L’agenzia di rating Standard & Poor’s  coinferma il rating BBB- sul debito italiano di lungo termine e A-3 per quello di breve termine con outlook stabile. In una nota, l’agenzia motiva la decisione con una crescita del Pil italiano nel 2017 solo dello 0,9% mentre l’aumento dell’occupazione dovrebbe registrare un rallentamento, con un calo del tasso di senza lavoro all’11,3%, prima di una discesa all11,0% nel 2018. L’agenzia stima poi per il 2017 un deficit pari al 2,3% rispetto alla stima del governo del 2,1%.

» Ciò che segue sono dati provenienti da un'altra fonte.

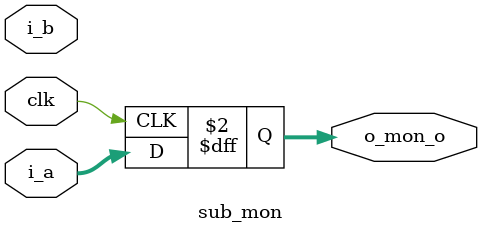
<source format=v>
module sub_mon #(
	parameter WIDTH = 32
)(
	input clk,
	// input reset,

	input      [WIDTH-1:0] i_a,
	input      [WIDTH-1:0] i_b,
	output reg [WIDTH-1:0] o_mon_o
);

	// adder logic
	always @(posedge clk)
		// introduce 25% error rate
		// if (i_a[0] && i_b[0])
		// 	o_mon_o <= i_b;
		// else
			o_mon_o <= i_a;// + i_b;

endmodule

</source>
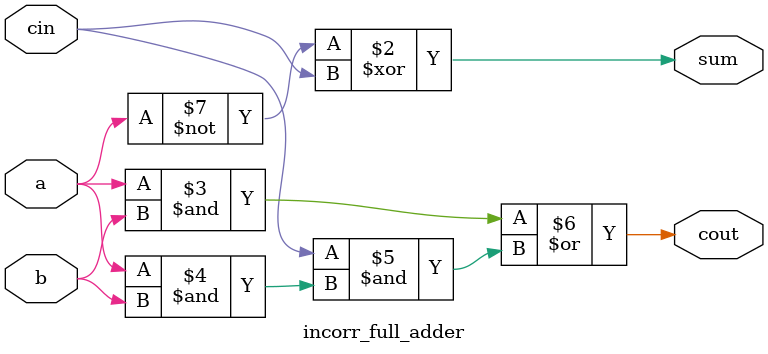
<source format=v>
module incorr_full_adder(a,b,cin,sum,cout);
input a,b,cin;
output sum,cout;
assign sum = a^1'b1^cin;
assign cout = a&b|cin&(a&b); 
// initial begin
//     $display("The incorrect adder with xor0 having in2/1");
// end   
endmodule
</source>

Sull’andamento dell’economia italiana potrebbe pesare – secondo S&P – la ripresa dell’inflazione che quest’anno dovrebbe crescere all’1,2% per poi accelerare nel 2018 all’1,4% con un impatto sui consumi interni. L’agenzia invece evidenzia come il referendum costituzionale di dicembre 2016 e gli sviluppi negativi della crisi di Mps «non hanno avuto alcun impatto significativo avverso sulla ripresa italiana».

Sul fronte politico l’agenzia sottolinea di credere che il voto si terrà all’inizio del 2018 ma che comunque «l’attuale governo difficilmente implementerà con decisione politiche economiche strutturali».

Sul fronte del debito S&P stima un valore 2017 pari al 131% del Pil. A sostenere il rating dell’Italia, spiega l’agenzia, la posizione degli investimenti internazionali del nostro paese con un surplus delle partite correnti pari al 2,0% del Pil.